Even if newbuilding orders pick up, the lead time for deliveries is longer than anticipated. Shipowners have already filled available slots in Asian shipyards over the past 18 months with orders for containerships and other vessel types. Record-breaking freight rates for container ships that have generated more than $110bn in profits for container lines have fuelled the orderbook boom. Demand for liquefied natural gas carriers also generated new orders, while an unexpected rebound in bulk carrier rates over 2021 improved shipowner and investor confidence and saw orders increase. 

Tankers, including pure chemical tankers, comprise some 20% of the global shipbuilding orderbook by volume, according to data from the consulting division of Lloyd’s List Intelligence. Container ships comprise 12%, and bulk carriers 22%, data show. While LNG carriers account for 3% of the total orderbook, the 160-plus ships on order represent the highest fleet-to-orderbook ratio for any segment, given the existing fleet stands at some 670 vessels.  

The supply of tankers is complicated by the high number of vintage vessels aged 20 years and older that have been deployed on US-sanctioned Venezuela and Iranian oil trades to China and Syria. About 200-plus older tankers that would normally be scrapped are tracked participating in these parallel trades, taking about 3% of overall market share. This has not only distorted the age profile of the larger crude fleet but inflated fleet numbers. Added to this complex supply picture are a series of wildcards that suggest further headwinds. This includes whether three-year-old Iranian or Venezuelan US sanctions on oil and shipping sectors will be lifted, or if new Covid variants emerge to dent oil demand growth. 

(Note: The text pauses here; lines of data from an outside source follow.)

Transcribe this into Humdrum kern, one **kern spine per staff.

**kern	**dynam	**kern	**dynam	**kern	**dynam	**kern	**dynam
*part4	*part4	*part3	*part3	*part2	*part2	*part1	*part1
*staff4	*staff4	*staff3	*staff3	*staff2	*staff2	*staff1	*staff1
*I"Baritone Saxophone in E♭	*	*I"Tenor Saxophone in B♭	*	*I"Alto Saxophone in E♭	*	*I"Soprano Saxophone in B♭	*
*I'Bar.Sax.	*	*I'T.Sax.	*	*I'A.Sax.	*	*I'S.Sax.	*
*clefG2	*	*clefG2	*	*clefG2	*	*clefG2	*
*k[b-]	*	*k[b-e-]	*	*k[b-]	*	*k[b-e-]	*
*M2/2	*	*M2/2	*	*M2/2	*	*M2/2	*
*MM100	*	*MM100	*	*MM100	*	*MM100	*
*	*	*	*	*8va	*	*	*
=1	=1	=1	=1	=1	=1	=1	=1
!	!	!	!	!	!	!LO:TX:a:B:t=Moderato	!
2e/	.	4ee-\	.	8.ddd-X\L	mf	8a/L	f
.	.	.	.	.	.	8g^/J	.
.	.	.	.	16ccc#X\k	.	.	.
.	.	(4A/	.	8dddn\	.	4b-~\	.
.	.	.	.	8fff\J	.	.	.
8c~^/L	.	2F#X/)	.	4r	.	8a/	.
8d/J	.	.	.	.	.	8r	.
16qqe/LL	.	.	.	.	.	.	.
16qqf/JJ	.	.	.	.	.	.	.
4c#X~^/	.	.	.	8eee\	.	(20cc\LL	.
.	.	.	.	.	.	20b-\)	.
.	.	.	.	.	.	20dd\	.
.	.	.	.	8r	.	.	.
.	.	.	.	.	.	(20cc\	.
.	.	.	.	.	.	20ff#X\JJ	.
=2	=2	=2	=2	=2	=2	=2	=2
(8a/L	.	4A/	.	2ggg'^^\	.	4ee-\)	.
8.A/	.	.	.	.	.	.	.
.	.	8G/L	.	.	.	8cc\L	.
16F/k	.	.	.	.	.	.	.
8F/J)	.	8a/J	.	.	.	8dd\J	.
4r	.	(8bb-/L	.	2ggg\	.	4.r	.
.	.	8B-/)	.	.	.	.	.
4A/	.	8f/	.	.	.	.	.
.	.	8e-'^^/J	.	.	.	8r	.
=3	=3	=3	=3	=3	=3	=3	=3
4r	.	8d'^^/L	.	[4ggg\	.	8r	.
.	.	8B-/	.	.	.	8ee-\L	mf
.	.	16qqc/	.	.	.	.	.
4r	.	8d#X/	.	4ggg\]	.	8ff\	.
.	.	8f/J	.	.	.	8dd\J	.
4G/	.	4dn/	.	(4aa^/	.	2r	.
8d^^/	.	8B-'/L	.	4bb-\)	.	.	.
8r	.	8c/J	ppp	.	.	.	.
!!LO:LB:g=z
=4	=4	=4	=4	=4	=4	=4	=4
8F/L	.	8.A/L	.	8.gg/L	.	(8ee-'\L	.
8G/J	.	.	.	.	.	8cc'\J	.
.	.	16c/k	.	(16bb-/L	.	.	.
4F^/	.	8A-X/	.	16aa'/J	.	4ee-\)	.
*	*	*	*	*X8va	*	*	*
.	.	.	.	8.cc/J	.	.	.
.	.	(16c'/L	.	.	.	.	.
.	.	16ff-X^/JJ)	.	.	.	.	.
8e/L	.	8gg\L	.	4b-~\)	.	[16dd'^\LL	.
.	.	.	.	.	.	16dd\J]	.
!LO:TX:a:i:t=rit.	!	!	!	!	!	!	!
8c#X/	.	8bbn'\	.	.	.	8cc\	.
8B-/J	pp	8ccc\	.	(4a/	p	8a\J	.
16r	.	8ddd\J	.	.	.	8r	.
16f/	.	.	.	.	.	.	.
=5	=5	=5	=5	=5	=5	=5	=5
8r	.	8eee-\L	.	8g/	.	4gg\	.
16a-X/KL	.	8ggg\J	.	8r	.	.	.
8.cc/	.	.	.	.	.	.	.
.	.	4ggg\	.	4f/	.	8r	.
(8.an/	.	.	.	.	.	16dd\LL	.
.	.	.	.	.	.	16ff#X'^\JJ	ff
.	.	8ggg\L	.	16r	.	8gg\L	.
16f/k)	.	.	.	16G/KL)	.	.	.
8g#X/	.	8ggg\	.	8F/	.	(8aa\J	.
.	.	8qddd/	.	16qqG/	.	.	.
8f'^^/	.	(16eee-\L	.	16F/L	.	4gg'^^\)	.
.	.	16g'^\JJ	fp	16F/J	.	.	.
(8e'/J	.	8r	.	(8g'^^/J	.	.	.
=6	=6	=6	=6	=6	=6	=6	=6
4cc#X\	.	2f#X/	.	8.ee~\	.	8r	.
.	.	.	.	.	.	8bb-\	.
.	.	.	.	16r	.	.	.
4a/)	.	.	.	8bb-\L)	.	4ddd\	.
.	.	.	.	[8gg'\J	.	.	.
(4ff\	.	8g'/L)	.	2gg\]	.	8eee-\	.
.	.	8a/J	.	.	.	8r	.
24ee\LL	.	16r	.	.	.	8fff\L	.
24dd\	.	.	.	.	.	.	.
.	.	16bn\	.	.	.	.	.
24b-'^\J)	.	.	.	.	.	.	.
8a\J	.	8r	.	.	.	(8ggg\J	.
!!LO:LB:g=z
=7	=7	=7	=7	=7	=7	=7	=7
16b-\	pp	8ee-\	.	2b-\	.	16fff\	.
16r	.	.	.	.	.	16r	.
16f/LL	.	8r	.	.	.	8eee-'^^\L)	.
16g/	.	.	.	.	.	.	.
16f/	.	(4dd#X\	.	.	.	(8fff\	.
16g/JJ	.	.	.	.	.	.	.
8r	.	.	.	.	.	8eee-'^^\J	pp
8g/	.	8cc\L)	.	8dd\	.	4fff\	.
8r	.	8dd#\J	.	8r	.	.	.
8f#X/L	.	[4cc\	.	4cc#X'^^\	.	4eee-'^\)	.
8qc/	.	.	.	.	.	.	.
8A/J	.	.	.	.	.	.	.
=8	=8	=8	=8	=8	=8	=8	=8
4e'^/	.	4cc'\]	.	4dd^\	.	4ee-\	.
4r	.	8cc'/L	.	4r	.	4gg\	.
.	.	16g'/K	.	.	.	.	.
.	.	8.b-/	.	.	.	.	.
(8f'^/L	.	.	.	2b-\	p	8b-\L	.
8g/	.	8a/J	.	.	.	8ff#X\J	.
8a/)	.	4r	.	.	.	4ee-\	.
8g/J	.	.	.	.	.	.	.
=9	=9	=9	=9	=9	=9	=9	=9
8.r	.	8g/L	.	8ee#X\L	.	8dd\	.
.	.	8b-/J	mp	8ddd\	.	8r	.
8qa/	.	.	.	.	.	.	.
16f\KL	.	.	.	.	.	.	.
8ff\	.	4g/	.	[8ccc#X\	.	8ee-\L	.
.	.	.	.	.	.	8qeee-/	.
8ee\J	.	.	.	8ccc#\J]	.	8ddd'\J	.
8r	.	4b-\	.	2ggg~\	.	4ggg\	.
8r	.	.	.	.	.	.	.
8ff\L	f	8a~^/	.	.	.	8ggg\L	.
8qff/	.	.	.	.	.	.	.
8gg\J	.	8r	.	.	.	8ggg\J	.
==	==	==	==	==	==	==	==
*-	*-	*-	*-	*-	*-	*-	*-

Already, the Ukraine war is expected to reduce Russian crude and product exports by 2.5m bpd, about 4% of global seaborne shipments. This removes 60% of all the country’s crude shipments, and 33% of diesel exports from the market, based on International Energy Agency estimates released in in mid-March. Saudi Arabia and the United Arab Emirates, the only producers with spare capacity, have declined to take up the slack, leaving oil prices elevated. 

The IEA warned in a monthly oil report in March that large-scale disruptions to Russian oil production threaten to create a global oil supply shock. The Paris-based agency downgraded oil demand estimates for 2022. Sanctions on Russia are adding to energy pricing pressures and recalibrating energy commodities trade flows. A US ban on Russian oil and oil products begins in April. The UK plans to stop all oil and gas imports by the end of the year and has banned Russia-linked ships from its ports. Europe’s 27-member countries plan to phase out two-thirds of imported Russian oil and gas by 2030. 

Crude and oil prices at 13-year highs rule out floating storage. Commodities traders chartered record numbers of tankers for oil and oil products storage over a six-month period in 2020 in response to the demand shock which saw prices plunge. The situation now has reversed. The difference in price – or spread -- between the high spot prices for crude and refined products like jet fuel, diesel, gasoline and gasoil and the lower future price is so wide, there’s no financial incentive. Floating storage of crude and condensate is now largely left to VLCCs and suezmax tankers owned by Iran’s National Iranian Tanker Co, which cannot trade due to US sanctions. 

Medium-term, the transition to green energy will also weigh on tanker demand, not just newbuilding orders. The BP Energy Outlook, a widely regarded annual report on global energy, has crude demand largely static until 2025 until it begins to decelerate. This translates into steady seaborne exports, leaving only tonne-mile growth to provide opportunities to expand demand for the tanker fleet. Tonne-miles are measured as volumes carried by distance travelled and are a proxy for vessel demand.